Week six of being stuck in a hotel, in a city where we knew absolutely no one, I was being brought to my knees. Everything took longer than it should’ve. My car was being shipped and took an extra week. I was trapped with two kids and our cat, and no car, since Tom had to work. It wasn’t supposed to be like this. We should’ve stayed in the hotel for about a month, and then moved into our house. Hahahaha!  It’s funny for me to think about now, but quite painful then. We were stepping out to the unknown, trusting that this was God’s plan.

When our loan fell apart for the home we made an offer on in November, I fell apart. That was the final straw. Tom and I were so sad. The home that we fell in love with was what kept us going as we waited. We thought we at least had a place to live taken care of in all of the unknowns. When that was taken away we were at a loss. Do we start all over looking for a new home? That would mean weeks more in a hotel. Possibly months. This sounded awful.

“Lord, where are you?”

“Why did you move us here?”

“Is anybody looking out for us?”

God was looking out for us. We knew it, we just didn’t feel it.

My Bible was packed away in storage so I would look up scriptures online. The scraps of paper are how I survived those weeks. I didn’t have real paper to write on, just whatever scraps were sitting around the hotel room. I scrawled out verses that encouraged me and reminded me of who God is. My youngest son even drew an adorable picture on one of the papers.

Sometimes we only have scraps to hold onto. It’s not pretty, but it gets us through. The amazing thing during those weeks of unknowns was that I had some of the most incredible moments with the Lord. That’s how trials work. When you’ve got nothing left but Jesus, He does remarkable things. I remember one night I couldn’t sleep and I told the Lord I’m just going to pack up my car and my kids tomorrow and drive back to Oregon. Back to what was familiar. The next day He brought some relief in my desperation.

Thankfully, God showed up in a huge way for us and fixed the loan on the house within a couple of days of it falling apart. We ended up staying in the hotel eight or nine weeks. There are worse things to deal with. Way worse. For me, it was a test of my faith as we were in the dark. I reached out and found Jesus standing there, ready to comfort and encourage me. My prayer times were in the tiny, gross bathroom during those weeks. Again, not pretty, but effective.

I keep those little scraps of paper on a memo board in my closet, which also doubles as my prayer closet. They remind me of God’s faithfulness. He has carried us through every trial and will continue to carry us. My memory can be short of God’s goodness to me. So, the trials come and flush out my doubts and weaknesses. And He shows up. And He does wonderful things. Things planned long ago. The trials will come until we go home to be with Jesus forever. Until that time, He promises to be with us always.

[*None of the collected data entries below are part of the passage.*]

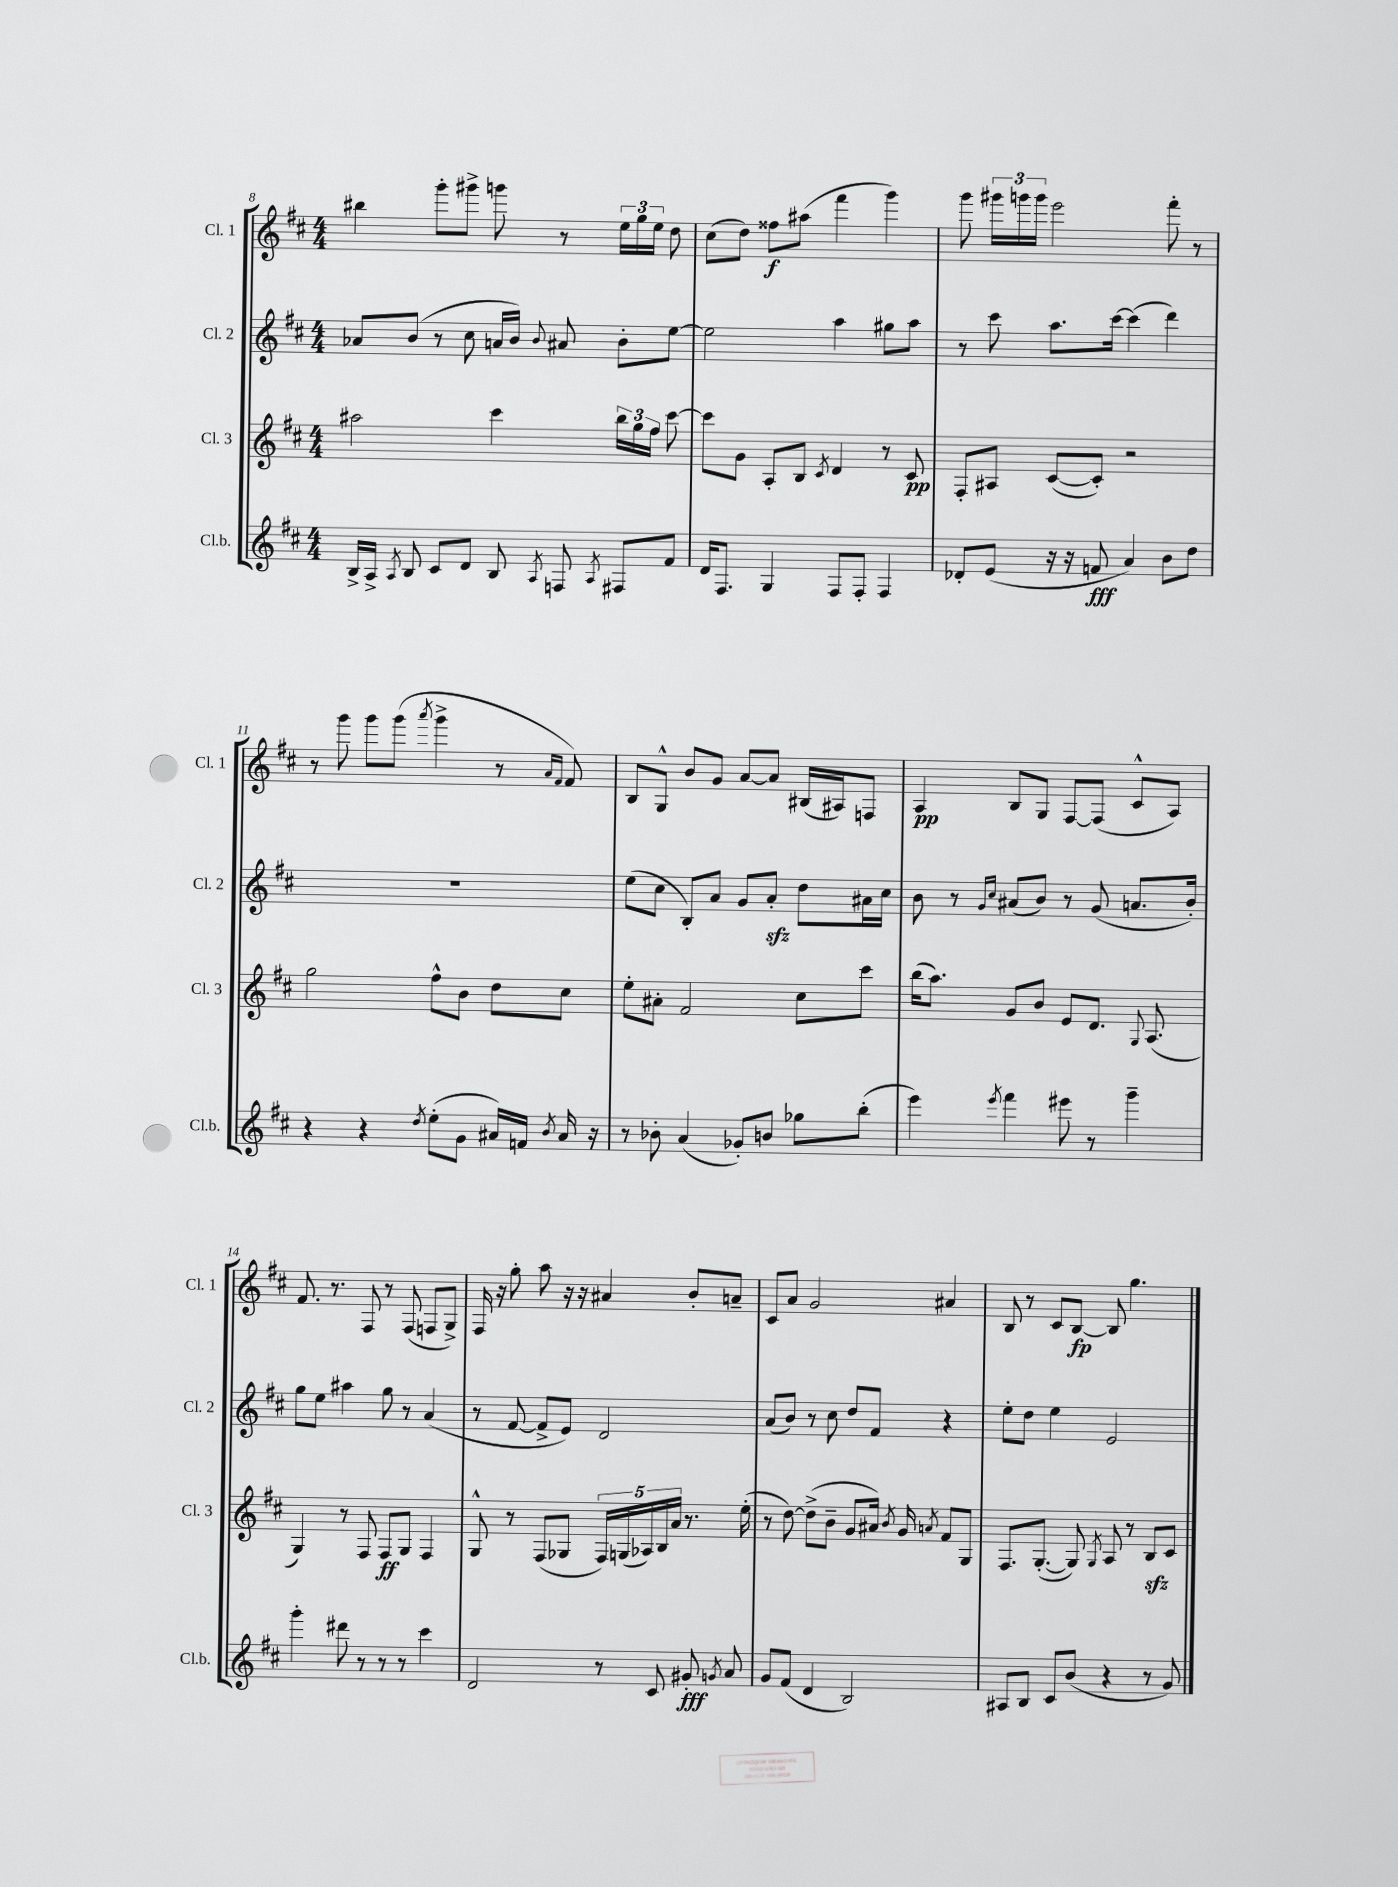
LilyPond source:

<<
\new StaffGroup <<
\new Staff = "s0" \with { instrumentName = "Cl. 1" shortInstrumentName = "Cl. 1" } {
    \clef treble \key d \major \numericTimeSignature \time 4/4
    \autoBeamOff bis''4 g'''8[-. gis'''8]-> g'''8 r8 \tuplet 3/2 { e''16[ g''16 e''16] } d''8 |
    cis''8[( d''8]) fisis''8[\f ais''8]( fis'''4 g'''4) |
    g'''8 \tuplet 3/2 { gis'''16[ g'''16 g'''16] } e'''2 fis'''8-. r8 |
    r8 g'''8 g'''8[ g'''8]( \acciaccatura { a'''8 } g'''4-> r8 \grace { a'16[ fis'16] } fis'8) |
    b8[ g8]-^ b'8[ g'8] a'8[~ a'8] bis16[( ais16) f8] |
    a4\pp b8[ g8] fis8[~ fis8]( cis'8[-^ a8]) |
    fis'8. r8. fis8 r8 fis8( f8[ g8]->) |
    fis16 r16 g''8-. a''8 r16 r16 ais'4 b'8[-. a'8]-- |
    cis'8[ a'8] g'2 ais'4 |
    b8 r8 cis'8[ b8]~\fp b8 g''4. \bar "|." |
}
\new Staff = "s1" \with { instrumentName = "Cl. 2" shortInstrumentName = "Cl. 2" } {
    \clef treble \key d \major \numericTimeSignature \time 4/4
    \autoBeamOff aes'8[ b'8]( r8 cis''8 a'16[ b'16]) \appoggiatura { b'8 } ais'8 b'8[-. e''8]~ |
    e''2 a''4 gis''8[ a''8] |
    r8 cis'''8 a''8.[ cis'''16]~ cis'''4( d'''4) |
    R1 |
    e''8[( cis''8] b8[-.) a'8] g'8[ a'8]-.\sfz d''8[ ais'16 cis''16] |
    b'8 r8 \grace { g'16[ cis''16] } ais'8[( b'8]) r8 g'8( a'8.[ b'16]-.) |
    g''8[ e''8] ais''4 g''8 r8 a'4( |
    r8 fis'8~ fis'8[-> e'8]) d'2 |
    a'8[( b'8]) r8 cis''8 d''8[ fis'8] r4 |
    e''8[-. d''8] e''4 e'2 \bar "|." |
}
\new Staff = "s2" \with { instrumentName = "Cl. 3" shortInstrumentName = "Cl. 3" } {
    \clef treble \key d \major \numericTimeSignature \time 4/4
    \autoBeamOff ais''2 cis'''4 \tuplet 3/2 { b''16[ g''16 fis''16] } cis'''8~ |
    cis'''8[ g'8] a8[-. b8] \acciaccatura { cis'8 } d'4 r8 cis'8\pp |
    fis8[-. ais8] cis'8[~( cis'8]-.) r2 |
    g''2 fis''8[-^ b'8] d''8[ cis''8] |
    e''8[-. ais'8]-. fis'2 cis''8[ cis'''8] |
    b''16[( a''8.]) g'8[ b'8] e'8[ d'8.] \appoggiatura { g8 } a8.( |
    g4) r8 fis8 fis8[\ff g8] fis4 |
    g8-^ r8 fis8[( ges8] \tuplet 5/4 { fis16[) g16( aes16) b16 a'16] } r8. e''16-.( |
    r8 d''8~) d''8[->( b'8]-- g'8[ ais'16]) \acciaccatura { b'8 } g'16 \acciaccatura { a'8 } fis'8[ g8] |
    fis8.[ g8.]~-.( g8) \acciaccatura { g8 } a8 r8 b8[\sfz cis'8] \bar "|." |
}
\new Staff = "s3" \with { instrumentName = "Cl.b." shortInstrumentName = "Cl.b." } {
    \clef treble \key d \major \numericTimeSignature \time 4/4
    \autoBeamOff b16[-> a16]-> \acciaccatura { a8 } b8 cis'8[ d'8] b8 \acciaccatura { a8 } f8 \acciaccatura { a8 } fis8[ fis'8] |
    d'16[ fis8.] g4 fis8[ fis8]-. fis4 |
    des'8[-. e'8]( r16 r16 f'8\fff a'4) b'8[ d''8] |
    r4 r4 \acciaccatura { d''8 } e''8[-.( g'8] ais'16[) f'16] \acciaccatura { b'8 } ais'16 r16 |
    r8 bes'8-. a'4( ges'8[-.) b'8] ges''8[ b''8]-.( |
    e'''4) \acciaccatura { e'''8 } fis'''4 eis'''8 r8 g'''4-- |
    g'''4-. dis'''8 r8 r8 r8 cis'''4 |
    d'2 r8 cis'8 gis'8-.\fff \acciaccatura { g'8 } a'8 |
    g'8[ fis'8]( d'4 b2) |
    ais8[ b8] cis'8[ b'8]( r4 r8 g'8) \bar "|." |
}
>>
>>
\layout { \context { \Score currentBarNumber = #8 } }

“And remember, I am with you always, to the end of the age.” (Matthew 28:20b, HCSB)

 

Love you all,

Meghan

 

 

Heavenly Father,

Thank you for your faithfulness, even when we are not faithful. You are good and perfect. I lift up all of those who are in the dark right now. The trial is painful as they wait for you to show up. Comfort them, carry them, encourage them. Remind them that you are still in control and you have a beautiful plan for them.